■ Records
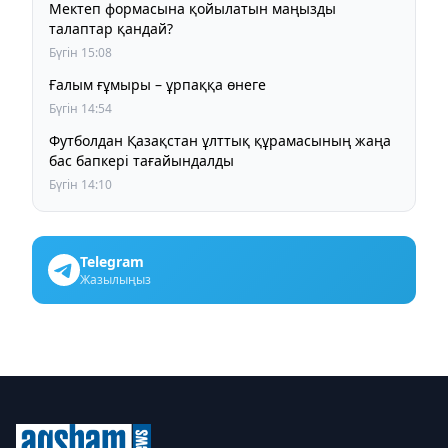
Мектеп формасына қойылатын маңызды
талаптар қандай?
Бүгін 15:08
Ғалым ғұмыры – ұрпаққа өнеге
Бүгін 14:54
Футболдан Қазақстан ұлттық құрамасының жаңа
бас бапкері тағайындалды
Бүгін 14:10
Telegram
Жазылыңыз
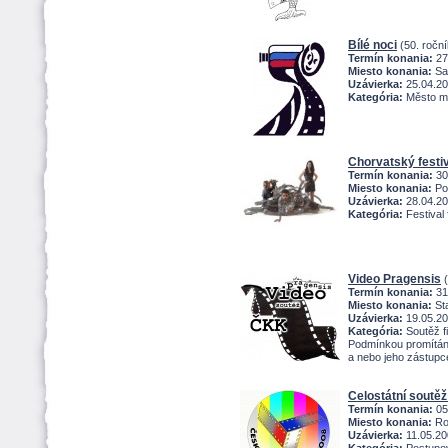
Bílé noci
(50. roční
Termín konania:
27
Miesto konania:
Sa
Uzávierka:
25.04.2
Kategória:
Město m
Chorvatský festi
Termín konania:
30
Miesto konania:
Po
Uzávierka:
28.04.2
Kategória:
Festival 
Video Pragensis
(
Termín konania:
31
Miesto konania:
Sta
Uzávierka:
19.05.2
Kategória:
Soutěž f
Podmínkou promítání 
a nebo jeho zástupc
Celostátní soutě
Termín konania:
05
Miesto konania:
Roš
Uzávierka:
11.05.20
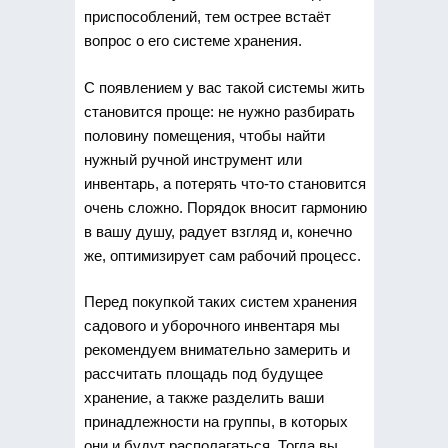
приспособлений, тем острее встаёт
вопрос о его системе хранения.
С появлением у вас такой системы жить
становится проще: не нужно разбирать
половину помещения, чтобы найти
нужный ручной инструмент или
инвентарь, а потерять что-то становится
очень сложно. Порядок вносит гармонию
в вашу душу, радует взгляд и, конечно
же, оптимизирует сам рабочий процесс.
Перед покупкой таких систем хранения
садового и уборочного инвентаря мы
рекомендуем внимательно замерить и
рассчитать площадь под будущее
хранение, а также разделить ваши
принадлежности на группы, в которых
они и будут располагаться. Тогда вы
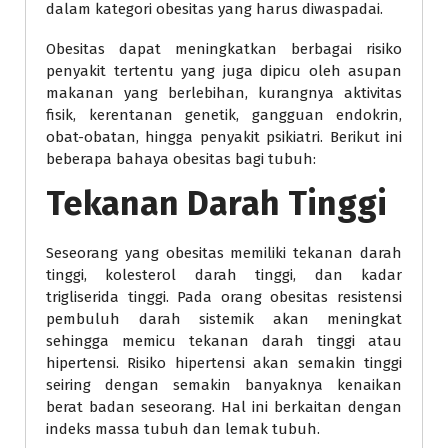
dalam kategori obesitas yang harus diwaspadai.
Obesitas dapat meningkatkan berbagai risiko
penyakit tertentu yang juga dipicu oleh asupan
makanan yang berlebihan, kurangnya aktivitas
fisik, kerentanan genetik, gangguan endokrin,
obat-obatan, hingga penyakit psikiatri. Berikut ini
beberapa bahaya obesitas bagi tubuh:
Tekanan Darah Tinggi
Seseorang yang obesitas memiliki tekanan darah
tinggi, kolesterol darah tinggi, dan kadar
trigliserida tinggi. Pada orang obesitas resistensi
pembuluh darah sistemik akan meningkat
sehingga memicu tekanan darah tinggi atau
hipertensi. Risiko hipertensi akan semakin tinggi
seiring dengan semakin banyaknya kenaikan
berat badan seseorang. Hal ini berkaitan dengan
indeks massa tubuh dan lemak tubuh.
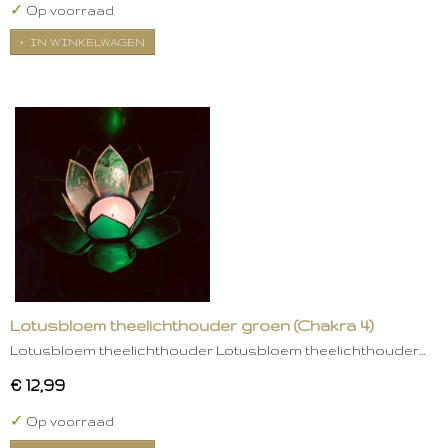
✓
Op voorraad
IN WINKELWAGEN
Lotusbloem theelichthouder groen (Chakra 4)
Lotusbloem theelichthouder Lotusbloem theelichthouder…
€ 12,99
✓
Op voorraad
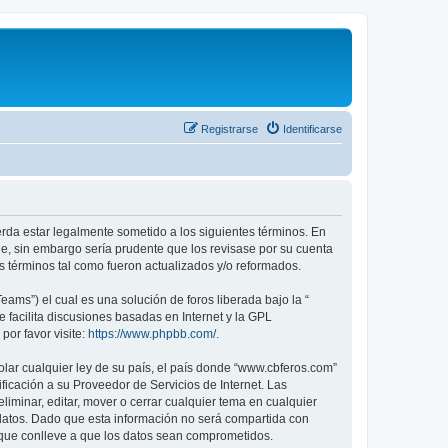
Registrarse
Identificarse
erda estar legalmente sometido a los siguientes términos. En
e, sin embargo sería prudente que los revisase por su cuenta
 términos tal como fueron actualizados y/o reformados.
ams”) el cual es una solución de foros liberada bajo la “
 facilita discusiones basadas en Internet y la GPL
or favor visite:
https://www.phpbb.com/
.
olar cualquier ley de su país, el país donde “www.cbferos.com”
icación a su Proveedor de Servicios de Internet. Las
iminar, editar, mover o cerrar cualquier tema en cualquier
tos. Dado que esta información no será compartida con
 que conlleve a que los datos sean comprometidos.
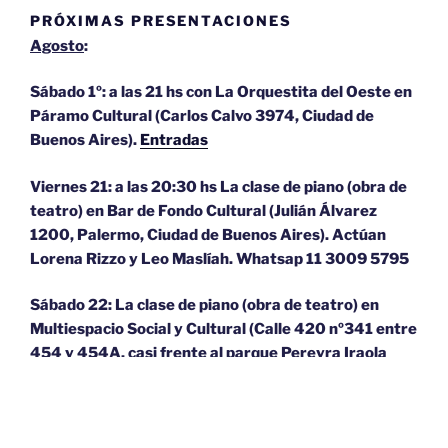
PRÓXIMAS PRESENTACIONES
Agosto
:
Sábado 1º: a las 21 hs con La Orquestita del Oeste en
Páramo Cultural (Carlos Calvo 3974, Ciudad de
Buenos Aires).
Entradas
Viernes 21: a las 20:30 hs La clase de piano (obra de
teatro) en Bar de Fondo Cultural (Julián Álvarez
1200, Palermo, Ciudad de Buenos Aires). Actúan
Lorena Rizzo y Leo Maslíah. Whatsap 11 3009 5795
Sábado 22: La clase de piano (obra de teatro) en
Multiespacio Social y Cultural (Calle 420 nº341 entre
454 y 454A, casi frente al parque Pereyra Iraola
(Juan María Gutiérrez, Berazategui, Buenos Aires).
Actúan Lorena Rizzo y Leo Maslíah.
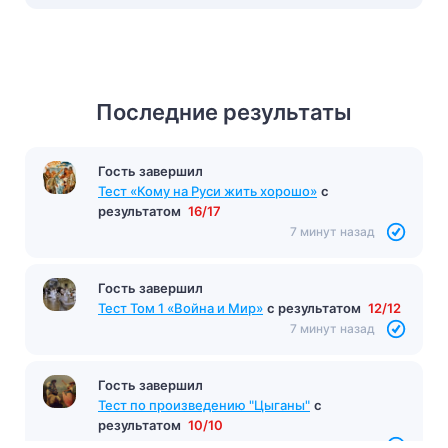
Последние результаты
Гость завершил
Тест «А зори здесь тихие»
с результатом
12/16
7 минут назад
Гость завершил
Тест «Кому на Руси жить хорошо»
с
результатом
16/17
7 минут назад
Гость завершил
Тест Том 1 «Война и Мир»
с результатом
12/12
7 минут назад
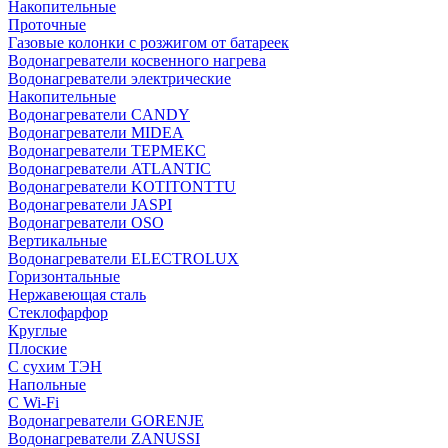
Накопительные
Проточные
Газовые колонки с розжигом от батареек
Водонагреватели косвенного нагрева
Водонагреватели электрические
Накопительные
Водонагреватели CANDY
Водонагреватели MIDEA
Водонагреватели ТЕРМЕКС
Водонагреватели ATLANTIC
Водонагреватели KOTITONTTU
Водонагреватели JASPI
Водонагреватели OSO
Вертикальные
Водонагреватели ELECTROLUX
Горизонтальные
Нержавеющая сталь
Стеклофарфор
Круглые
Плоские
С сухим ТЭН
Напольные
С Wi-Fi
Водонагреватели GORENJE
Водонагреватели ZANUSSI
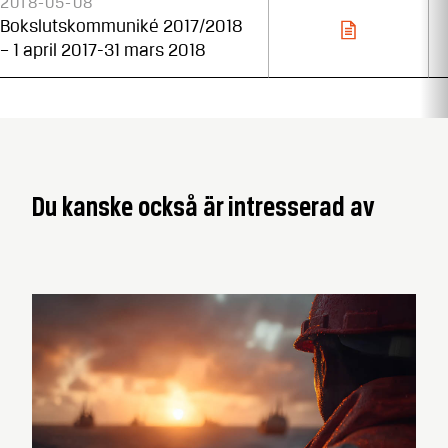
2018-05-08
Bokslutskommuniké 2017/2018
– 1 april 2017-31 mars 2018
Du kanske också är intresserad av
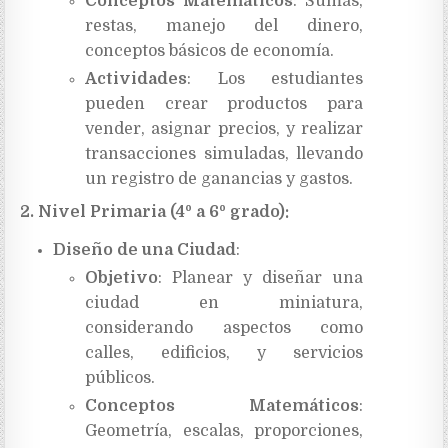
Conceptos Matemáticos
: Sumas,
restas, manejo del dinero,
conceptos básicos de economía.
Actividades
: Los estudiantes
pueden crear productos para
vender, asignar precios, y realizar
transacciones simuladas, llevando
un registro de ganancias y gastos.
2. Nivel Primaria (4º a 6º grado):
Diseño de una Ciudad
:
Objetivo
: Planear y diseñar una
ciudad en miniatura,
considerando aspectos como
calles, edificios, y servicios
públicos.
Conceptos Matemáticos
:
Geometría, escalas, proporciones,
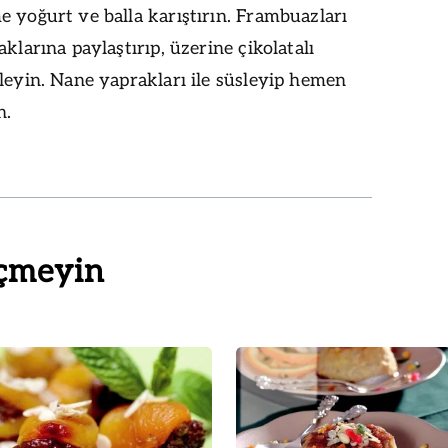
 yoğurt ve balla karıştırın. Frambuazları
aklarına paylaştırıp, üzerine çikolatalı
leyin. Nane yaprakları ile süsleyip hemen
n.
çmeyin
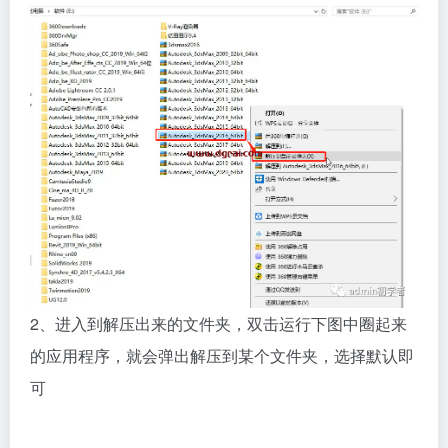
2、进入到解压出来的文件夹，双击运行下图中圈起来
的应用程序，就会弹出解压到某个文件夹，选择默认即
可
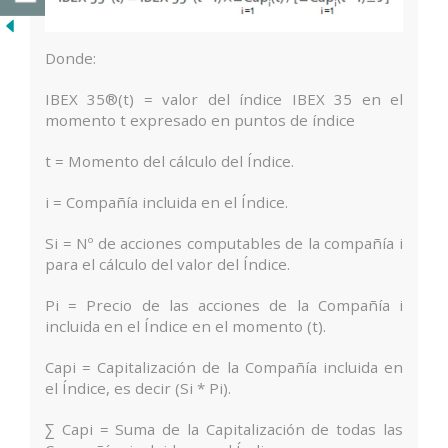
Donde:
IBEX 35®(t) = valor del índice IBEX 35 en el
momento t expresado en puntos de índice
t = Momento del cálculo del Índice.
i = Compañía incluida en el Índice.
Si = Nº de acciones computables de la compañía i
para el cálculo del valor del Índice.
Pi = Precio de las acciones de la Compañía i
incluida en el Índice en el momento (t).
Capi = Capitalización de la Compañía incluida en
el Índice, es decir (Si * Pi).
∑ Capi = Suma de la Capitalización de todas las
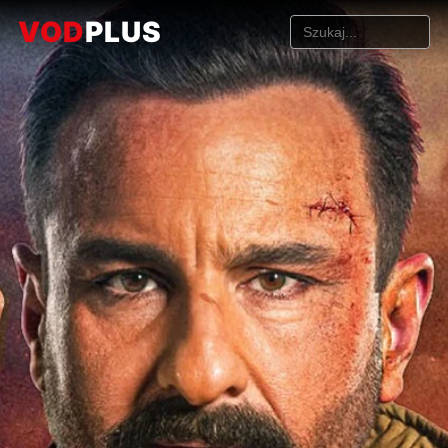
VOD
PLUS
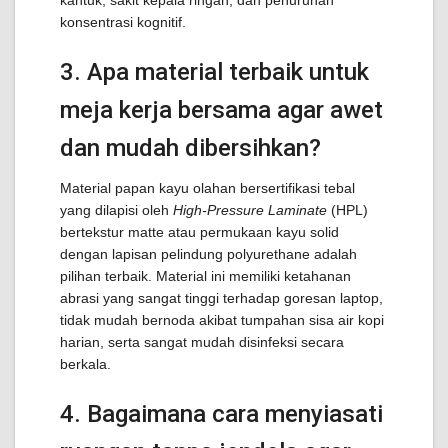
kantuk, sakit kepala ringan, dan penurunan
konsentrasi kognitif.
3. Apa material terbaik untuk
meja kerja bersama agar awet
dan mudah dibersihkan?
Material papan kayu olahan bersertifikasi tebal
yang dilapisi oleh
High-Pressure Laminate
(HPL)
bertekstur matte atau permukaan kayu solid
dengan lapisan pelindung polyurethane adalah
pilihan terbaik. Material ini memiliki ketahanan
abrasi yang sangat tinggi terhadap goresan laptop,
tidak mudah bernoda akibat tumpahan sisa air kopi
harian, serta sangat mudah disinfeksi secara
berkala.
4. Bagaimana cara menyiasati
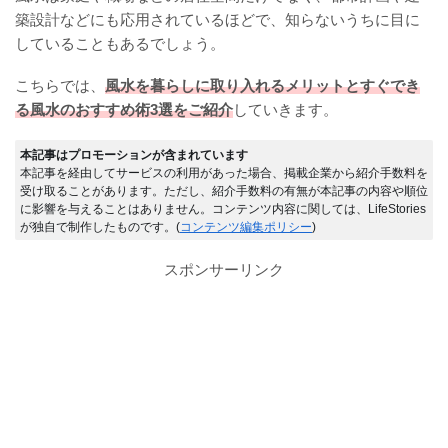
築設計などにも応用されているほどで、知らないうちに目に
していることもあるでしょう。
こちらでは、
風水を暮らしに取り入れるメリットとすぐでき
る風水のおすすめ術3選をご紹介
していきます。
本記事はプロモーションが含まれています
本記事を経由してサービスの利用があった場合、掲載企業から紹介手数料を
受け取ることがあります。ただし、紹介手数料の有無が本記事の内容や順位
に影響を与えることはありません。コンテンツ内容に関しては、LifeStories
が独自で制作したものです。(
コンテンツ編集ポリシー
)
スポンサーリンク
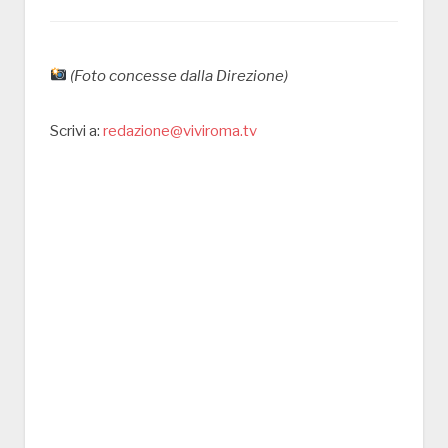
(Foto concesse dalla Direzione)
Scrivi a:
redazione@viviroma.tv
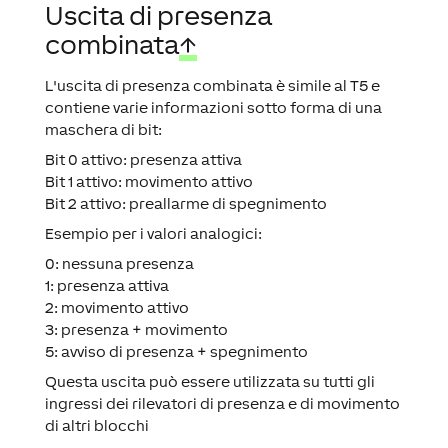
Uscita di presenza
combinata
↑
L'uscita di presenza combinata è simile al T5 e
contiene varie informazioni sotto forma di una
maschera di bit:
Bit 0 attivo: presenza attiva
Bit 1 attivo: movimento attivo
Bit 2 attivo: preallarme di spegnimento
Esempio per i valori analogici:
0: nessuna presenza
1: presenza attiva
2: movimento attivo
3: presenza + movimento
5: avviso di presenza + spegnimento
Questa uscita può essere utilizzata su tutti gli
ingressi dei rilevatori di presenza e di movimento
di altri blocchi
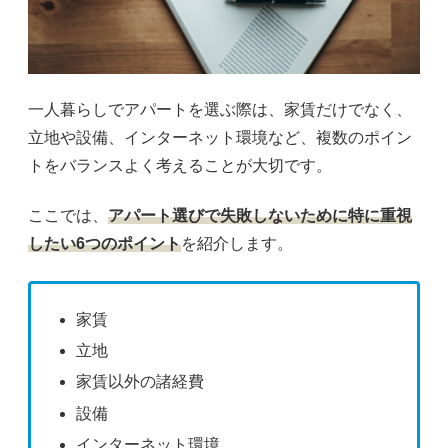
一人暮らしでアパートを選ぶ際は、家賃だけでなく、
立地や設備、インターネット環境など、複数のポイン
トをバランスよく考えることが大切です。
ここでは、
アパート選びで失敗しないために特に重視
したい6つのポイント
を紹介します。
家賃
立地
家賃以外の諸経費
設備
インターネット環境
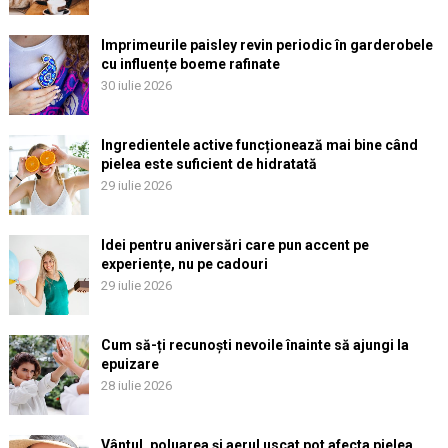
Imprimeurile paisley revin periodic în garderobele
cu influențe boeme rafinate
30 iulie 2026
Ingredientele active funcționează mai bine când
pielea este suficient de hidratată
29 iulie 2026
Idei pentru aniversări care pun accent pe
experiențe, nu pe cadouri
29 iulie 2026
Cum să-ți recunoști nevoile înainte să ajungi la
epuizare
28 iulie 2026
Vântul, poluarea și aerul uscat pot afecta pielea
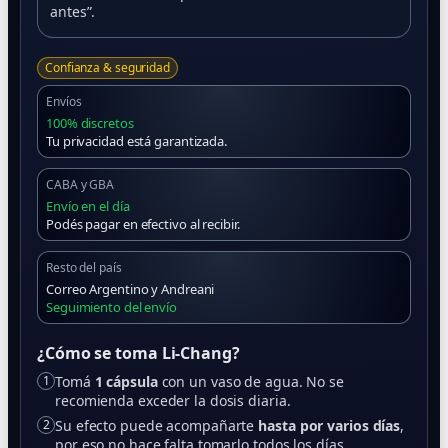
antes”.
Confianza & seguridad
Envíos
100% discretos
Tu privacidad está garantizada.
CABA y GBA
Envío en el día
Podés pagar en efectivo al recibir.
Resto del país
Correo Argentino y Andreani
Seguimiento del envío
¿Cómo se toma Li-Chang?
1
Tomá
1 cápsula
con un vaso de agua. No se
recomienda exceder la dosis diaria.
2
Su efecto puede acompañarte
hasta por varios días
,
por eso no hace falta tomarlo todos los días.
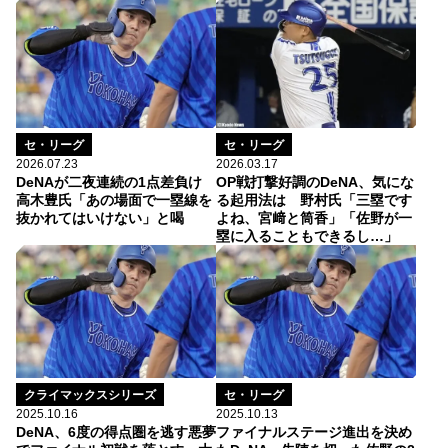
セ・リーグ
セ・リーグ
2026.03.17
2026.07.23
OP戦打撃好調のDeNA、気にな
DeNAが二夜連続の1点差負け
る起用法は 野村氏「三塁です
高木豊氏「あの場面で一塁線を
よね、宮﨑と筒香」「佐野が一
抜かれてはいけない」と喝
塁に入ることもできるし…」
クライマックスシリーズ
セ・リーグ
2025.10.16
2025.10.13
DeNA、6度の得点圏を逃す悪夢
ファイナルステージ進出を決め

■ Your assignment
Could the stretch from the line with "Водонагреватели ТЕРМЕКС" through the line with "2017-31 mars 2018" in the listing above be restated word for word, minus the pictures?

■ Solution
Водонагреватели ТЕРМЕКС
Водонагреватели ATLANTIC
Водонагреватели KOTITONTTU
Водонагреватели JASPI
Водонагреватели OSO
Вертикальные
Водонагреватели ELECTROLUX
Горизонтальные
Нержавеющая сталь
Стеклофарфор
Круглые
Плоские
С сухим ТЭН
Напольные
С Wi-Fi
Водонагреватели GORENJE
Водонагреватели ZANUSSI
2018-05-08
Bokslutskommuniké 2017/2018
– 1 april 2017-31 mars 2018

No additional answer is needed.